More than 40 Camden students drank milk that may have been tainted with sanitizer
Out of an abundance of caution, 32 children were taken to Our Lady of Lourdes Hospital, he said. None of the children reported illness or side effects and all were discharged shortly after.
More than 40 young children at two early childhood centers in Camden drank milk that may have been tainted with sanitizer Wednesday.
Police and emergency medical services responded to the Early Childhood Development Center on the 1600 block of Pine Street late Wednesday morning after 32 children drank from milk cartons with sanitizer residue, said Dan Keashen, Camden County spokesperson.
Out of an abundance of caution, the children were taken to Our Lady of Lourdes Hospital, he said. None of the children reported illness or side effects and all were discharged shortly after. The children at the center range in age from 3 to 5 years old, a school district spokesperson said.

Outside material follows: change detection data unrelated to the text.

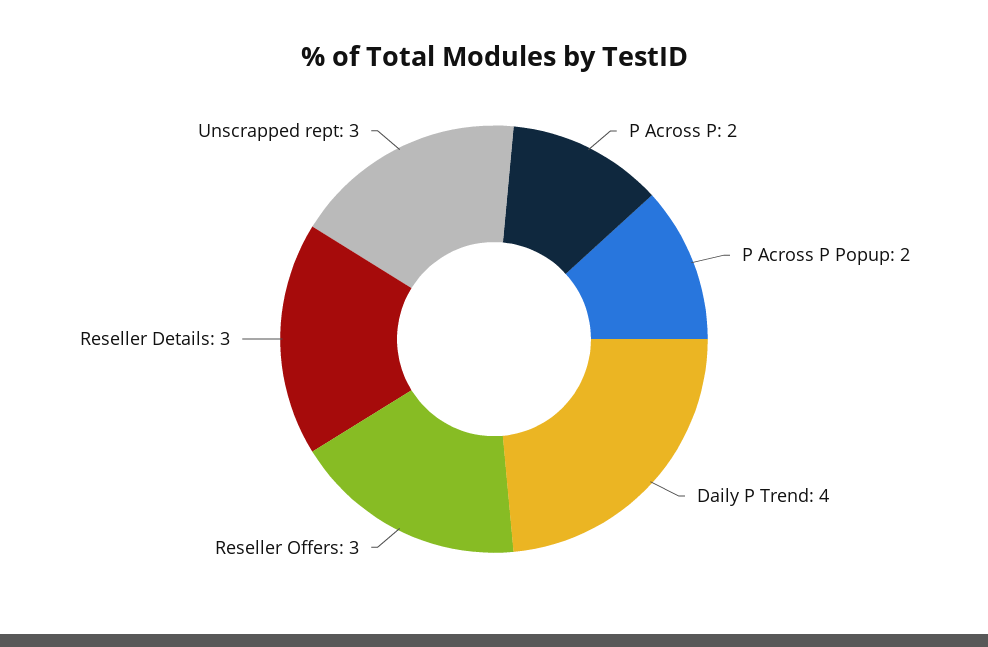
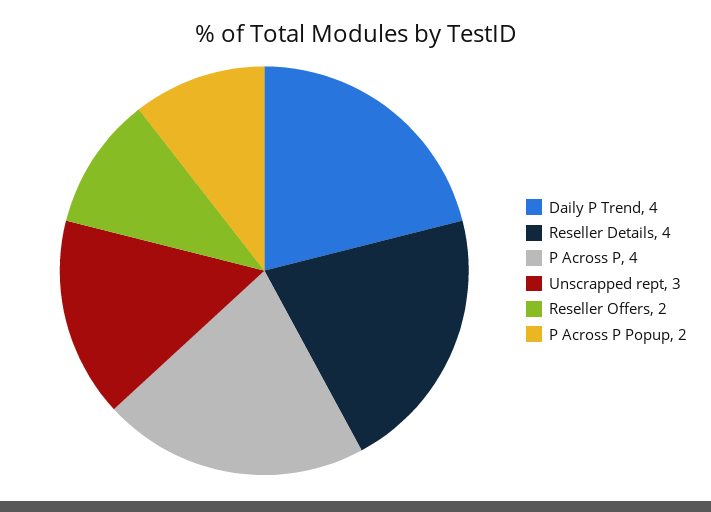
  {
-   "P Across P": 2,
+   "P Across P": 4,
    "P Across P Popup": 2,
    "Daily P Trend": 4,
-   "Reseller Offers": 3,
+   "Reseller Offers": 2,
-   "Reseller Details": 3,
+   "Reseller Details": 4,
    "Unscrapped rept": 3
  }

“It looks like some possible digestible sanitizer that is used to clean these milk cartons,” Keashen said. “There might have been a foul-up at manufacturing. It still remains to be seen.”
In a statement, the Camden School District said that the milk had potentially been contaminated with nontoxic sanitizer that runs through the machines that fills the cartons.
Many of the milk cartons were filled with the sanitizer and sealed and shipped with the milk, the school district said.
Shortly after police responded to the Pine Street location, more children at the Riletta Twyne Cream Family School were reported as having ingested the tainted milk, Keashen said. Ten children were taken to Cooper University Hospital.
Their condition was not immediately released.
No milk will be served across the district, which has 20 schools that enroll 5,200 students, until the investigation is complete, a district spokesperson said. According to the district, no students were ill as of shortly after 11 a.m.
Cherry Hill School Superintendent Joseph Meloche said in a message to families that his district “confirmed that none of the Cherry Hill Public Schools’ milk was from the same lot as Camden’s” but did not serve plain milk Wednesday as a precaution. Cherry Hill schools are unlikely to serve milk for the rest of the week, Meloche said.